[WHAT THE TASK REQUIRES]
Write out word for word each line from the top of the material through the line that has "13: (324, 37)". Pictures do not go in.
================================
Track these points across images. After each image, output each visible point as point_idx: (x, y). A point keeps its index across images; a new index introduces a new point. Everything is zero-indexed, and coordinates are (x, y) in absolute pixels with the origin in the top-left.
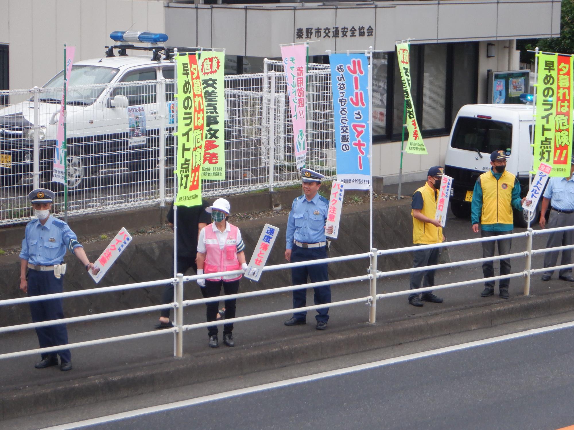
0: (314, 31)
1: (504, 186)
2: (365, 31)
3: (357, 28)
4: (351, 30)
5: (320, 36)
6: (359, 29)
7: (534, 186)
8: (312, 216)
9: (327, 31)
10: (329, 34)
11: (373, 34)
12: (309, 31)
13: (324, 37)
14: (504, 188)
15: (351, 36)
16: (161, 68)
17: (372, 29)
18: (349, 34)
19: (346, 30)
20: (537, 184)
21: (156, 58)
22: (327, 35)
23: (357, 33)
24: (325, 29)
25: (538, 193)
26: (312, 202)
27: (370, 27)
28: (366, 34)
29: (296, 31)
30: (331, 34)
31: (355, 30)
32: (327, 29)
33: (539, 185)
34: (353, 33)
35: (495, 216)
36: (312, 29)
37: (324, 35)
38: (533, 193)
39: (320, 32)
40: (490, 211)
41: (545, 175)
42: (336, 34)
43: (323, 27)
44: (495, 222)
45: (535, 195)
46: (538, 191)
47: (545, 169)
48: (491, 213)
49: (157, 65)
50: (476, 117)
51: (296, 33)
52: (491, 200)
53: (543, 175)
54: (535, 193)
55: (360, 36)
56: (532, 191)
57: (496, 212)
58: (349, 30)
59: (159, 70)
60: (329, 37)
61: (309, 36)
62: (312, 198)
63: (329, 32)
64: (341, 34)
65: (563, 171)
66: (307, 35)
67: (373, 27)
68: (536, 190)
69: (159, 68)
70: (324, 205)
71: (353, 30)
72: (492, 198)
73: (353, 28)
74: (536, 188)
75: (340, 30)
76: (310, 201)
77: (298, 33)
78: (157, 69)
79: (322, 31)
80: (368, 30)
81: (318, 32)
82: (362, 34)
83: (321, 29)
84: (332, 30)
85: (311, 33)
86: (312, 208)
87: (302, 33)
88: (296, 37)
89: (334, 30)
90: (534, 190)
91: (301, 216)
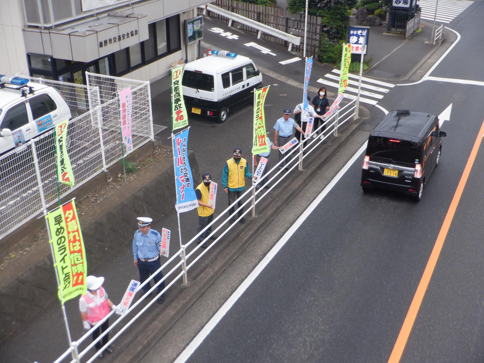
0: (108, 41)
1: (242, 167)
2: (134, 33)
3: (129, 33)
4: (127, 35)
5: (112, 43)
6: (131, 33)
7: (258, 170)
8: (148, 245)
9: (115, 39)
10: (116, 40)
11: (138, 33)
12: (106, 42)
13: (114, 43)
14: (242, 169)
15: (127, 38)
16: (28, 101)
17: (137, 31)
18: (126, 37)
19: (124, 35)
20: (260, 168)
21: (24, 94)
22: (115, 41)
23: (130, 35)
24: (114, 38)
25: (260, 173)
26: (147, 236)
27: (136, 30)
28: (134, 34)
29: (99, 44)
30: (117, 40)
31: (129, 34)
32: (115, 38)
33: (261, 169)
34: (128, 36)
35: (237, 184)
36: (107, 40)
37: (114, 41)
38: (258, 173)
39: (112, 41)
40: (235, 181)
41: (264, 164)
42: (120, 39)
43: (112, 38)
44: (237, 187)
45: (259, 174)
46: (260, 172)
47: (264, 161)
48: (235, 182)
49: (25, 100)
50: (194, 71)
51: (99, 45)
52: (235, 176)
53: (262, 164)
54: (259, 173)
55: (131, 36)
56: (257, 172)
57: (238, 182)
58: (126, 35)
59: (27, 102)
60: (116, 42)
61: (106, 44)
62: (147, 234)
63: (116, 39)
64: (122, 38)
65: (265, 149)
66: (105, 44)
67: (137, 30)
68: (259, 172)
69: (26, 101)
70: (155, 237)
71: (128, 34)
72: (235, 175)
73: (128, 33)
74: (259, 171)
75: (121, 36)
76: (146, 236)
77: (100, 45)
78: (25, 102)
79: (112, 40)
80: (135, 32)
81: (110, 41)
82: (132, 35)
83: (112, 39)
84: (117, 38)
85: (107, 43)
86: (147, 240)
87: (102, 44)
88: (99, 47)
89: (118, 37)
90: (258, 171)
91: (141, 244)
================================
[REPLY TO THE TASK]
Track these points across images. After each image, output each visible point as point_idx: (x, y). A point keeps its index across images; a new index introduces a new point. Everything is zero-indexed, and coordinates are (x, y) in absolute pixels with the origin in the top-left.
0: (314, 31)
1: (504, 186)
2: (365, 31)
3: (357, 28)
4: (351, 30)
5: (320, 36)
6: (359, 29)
7: (534, 186)
8: (312, 216)
9: (327, 31)
10: (329, 34)
11: (373, 34)
12: (309, 31)
13: (324, 37)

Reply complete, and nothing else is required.